Let them set to room temperature before freezing. Now let’s talk about your broken jam, because you will break a batch or two at some point. It’s ok, take a deep breath, have a diet coke, it can be fixed. If, say, you tried to substitute some other kind of sweetener in place of the honey, or you didn’t let it cook long enough, this can be remedied. My batch that was broken was of course the huge batch, so I’ve been fixing it one container at a time as I take it out of the freezer. Just dump your jar of jam (I store mine in 1 1/2- 2 cup containers) back into a small saucepan after its thawed. Add an additional tsp. of lemon juice and 2-3 tablespoons of either white sugar or honey. Bring to a boil and let simmer about 20 minutes. Remove from heat, put back into your original container and let cool. Stick it in the fridge and in a couple hours, you’ll have “fixed” jam. See, no worries. Since making my own jam, I’ve starting using it to flavor my oatmeal in the morning, to make homemade poptarts, slathered on toast, and in sandwhiches. Everyone’s a fan.
This recipe is easily halved and works well in small batches. One half of this recipe yielded approximately 48 oz. of jam
- 6 pounds strawberries and/or blueberries
- 3 ¾ cup honey
- 2 unpeeled apples, grated
- 3 tablespoons lemon juice
- Wash and hull the berries. If using frozen berries, let them thaw completely before using. Toss in a food processor or blender to puree the berries.
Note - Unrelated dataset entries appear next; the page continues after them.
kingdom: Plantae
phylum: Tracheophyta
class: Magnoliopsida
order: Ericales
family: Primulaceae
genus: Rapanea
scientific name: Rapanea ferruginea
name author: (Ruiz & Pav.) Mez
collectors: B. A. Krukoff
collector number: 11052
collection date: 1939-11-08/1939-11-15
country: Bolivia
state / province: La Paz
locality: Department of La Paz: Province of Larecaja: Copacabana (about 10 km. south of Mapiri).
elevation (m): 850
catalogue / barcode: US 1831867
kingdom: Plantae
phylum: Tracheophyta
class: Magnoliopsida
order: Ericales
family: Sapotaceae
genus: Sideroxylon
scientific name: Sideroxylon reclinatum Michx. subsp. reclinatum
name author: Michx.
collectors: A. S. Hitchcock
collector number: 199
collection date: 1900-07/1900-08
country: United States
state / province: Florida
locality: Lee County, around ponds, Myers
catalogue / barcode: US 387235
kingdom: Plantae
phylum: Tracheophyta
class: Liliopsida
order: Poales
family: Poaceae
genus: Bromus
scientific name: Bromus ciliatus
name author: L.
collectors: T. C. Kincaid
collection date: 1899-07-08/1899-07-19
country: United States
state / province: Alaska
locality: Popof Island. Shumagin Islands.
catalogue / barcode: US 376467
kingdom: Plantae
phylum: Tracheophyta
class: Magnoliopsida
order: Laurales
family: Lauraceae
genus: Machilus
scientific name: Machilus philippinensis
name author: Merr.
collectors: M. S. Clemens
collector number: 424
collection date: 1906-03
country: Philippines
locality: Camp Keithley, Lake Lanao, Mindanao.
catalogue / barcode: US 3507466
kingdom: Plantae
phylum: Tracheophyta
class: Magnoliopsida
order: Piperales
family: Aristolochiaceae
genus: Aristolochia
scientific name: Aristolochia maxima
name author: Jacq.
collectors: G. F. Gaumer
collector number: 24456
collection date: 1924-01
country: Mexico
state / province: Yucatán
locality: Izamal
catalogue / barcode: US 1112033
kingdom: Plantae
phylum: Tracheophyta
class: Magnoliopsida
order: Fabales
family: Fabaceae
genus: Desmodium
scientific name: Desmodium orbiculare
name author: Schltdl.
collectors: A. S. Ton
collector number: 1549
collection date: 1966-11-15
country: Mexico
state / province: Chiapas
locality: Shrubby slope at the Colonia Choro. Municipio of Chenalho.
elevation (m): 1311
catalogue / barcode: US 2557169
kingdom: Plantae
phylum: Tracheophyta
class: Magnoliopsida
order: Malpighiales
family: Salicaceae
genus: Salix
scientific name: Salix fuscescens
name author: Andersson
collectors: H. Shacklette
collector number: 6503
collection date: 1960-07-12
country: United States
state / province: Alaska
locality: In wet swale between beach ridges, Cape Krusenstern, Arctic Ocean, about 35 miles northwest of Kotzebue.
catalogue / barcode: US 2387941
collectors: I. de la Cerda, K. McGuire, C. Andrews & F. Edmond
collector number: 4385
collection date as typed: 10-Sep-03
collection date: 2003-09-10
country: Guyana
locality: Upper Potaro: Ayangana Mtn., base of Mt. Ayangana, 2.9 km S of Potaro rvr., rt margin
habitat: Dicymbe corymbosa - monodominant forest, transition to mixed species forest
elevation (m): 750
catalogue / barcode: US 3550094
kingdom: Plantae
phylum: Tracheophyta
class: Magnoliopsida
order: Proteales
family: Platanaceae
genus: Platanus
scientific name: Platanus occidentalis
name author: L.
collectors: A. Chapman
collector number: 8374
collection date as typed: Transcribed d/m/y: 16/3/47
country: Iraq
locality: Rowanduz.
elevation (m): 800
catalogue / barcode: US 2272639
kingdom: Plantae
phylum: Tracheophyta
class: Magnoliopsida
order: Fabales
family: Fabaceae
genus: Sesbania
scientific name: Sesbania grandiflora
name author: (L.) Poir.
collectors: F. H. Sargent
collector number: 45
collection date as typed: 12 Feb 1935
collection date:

- Add the pureed berries, honey, lemon juice, and grated apple to a large stock pot and bring to a boil
- Let the mixture simmer over low to medium heat for an hour to an hour 15 minutes, until thickened but still pourable. the jam will be deep red in color and will make a “plop” sound when boiling.
- Ladle hot jam into freezer safe containers (no glass here folks unless you’re using right away and storing in the fridge)
- Let the jam cool to room temperature, then freeze. Jam should be good for upwards of 6 months in the freezer and should be used within 2-3 weeks once stored in the refrigerator.